De certa forma, trata-se do retorno à era pré-cristã como regime de vida: Deus - universo - homem, à qual a Bíblia e o Cristianismo opuseram o regime: Deus - homem - universo. Uma das acusações mais violentas que o pagão Celso faz aos judeus e cristãos é a de dizer que "há Deus e, logo depois dele, nós, desde que fomos criados por ele à sua semelhança; tudo nos é subordinado: a terra, a água, o ar, as estrelas, tudo existe por nós e está ordenado ao nosso serviço" [12].

Mas há ainda uma profunda diferença: no pensamento antigo, principalmente o grego, o homem, mesmo subordinado ao universo, possui uma 'dignidade altíssima', como mostrou a obra magistral de Max Pohlenz, "O homem grego" [13]; aqui parece que há prazer em deprimir o homem e tirar dele qualquer pretensão de superioridade sobre o resto da natureza.

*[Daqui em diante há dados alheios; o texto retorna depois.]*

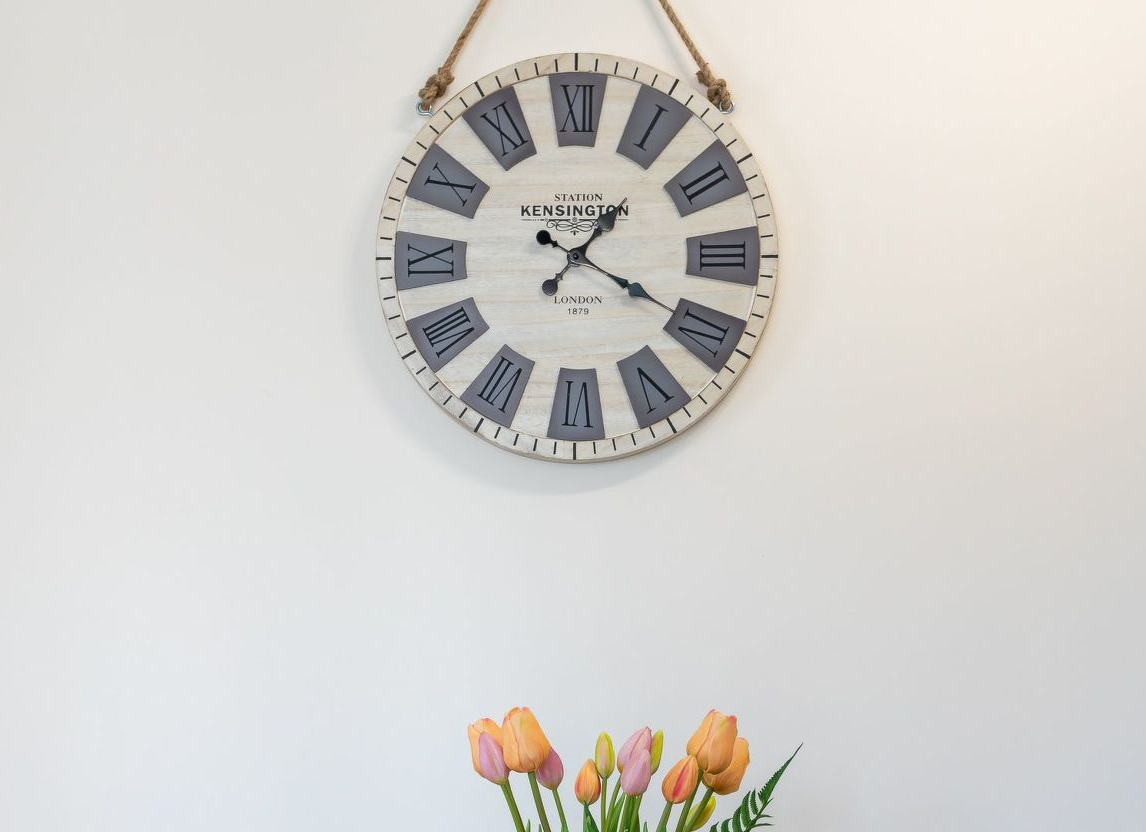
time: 1:19
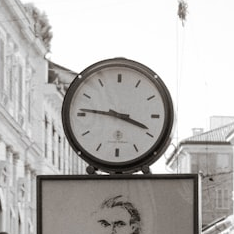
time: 3:46
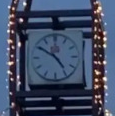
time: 4:50
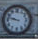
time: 9:47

Mais que "humanismo ateu", pelo menos a partir deste ponto de vista, deveríamos falar, no meu modo de ver, de anti-humanismo, ou mesmo "desumanismo ateu".

Chegamos agora à visão cristã. Celso não estava errado em derivá-la da grande afirmação do Gênesis 1, 26 sobre o homem criado "à imagem e semelhança de Deus [14]. A visão bíblica encontra sua mais esplêndida expressão no Salmo 8:

"Quando olho para o teu céu, obra de tuas mãos,

vejo a lua e as estrelas que criaste:

Que coisa é o homem, para dele te lembrares,

que é o ser humano, para o visitares?

No entanto o fizeste só um pouco menor que um deus,

de glória e de honra o coroaste.

Tu o colocaste à frente das obras de tuas mãos.

Tudo puseste sob os seus pés".

A criação do homem à imagem de Deus possui implicações de certa forma chocantes sobre o conceito de homem que o debate atual nos empurra a trazer à luz. Tudo se baseia na revelação da Trindade trazida por Cristo. O homem é criado à imagem de Deus, o que significa que ele compartilha a essência íntima de Deus que é a relação amorosa entre Pai, Filho e Espírito Santo. É claro que existe uma lacuna ontológica entre Deus e a criatura. No entanto, pela graça, (jamais esqueçam esta afirmação!) esta lacuna é preenchida, de modo que é menos profunda do que entre o homem e o resto da criação.

Somente o homem, de fato, como uma pessoa capaz de relacionar-se, participa da dimensão pessoal e relacional de Deus, é sua imagem. O que significa que, na sua essência, embora a um nível de criatura, é o que, no nível incriado, são o Pai, o Filho e o Espírito Santo, em sua essência. A pessoa criada é "pessoa" propriamente por esse núcleo racional que a torna capaz de acolher o relacionamento que Deus quer estabelecer com ela e, ao mesmo tempo, torna-se um gerador de relações para os outros e o mundo.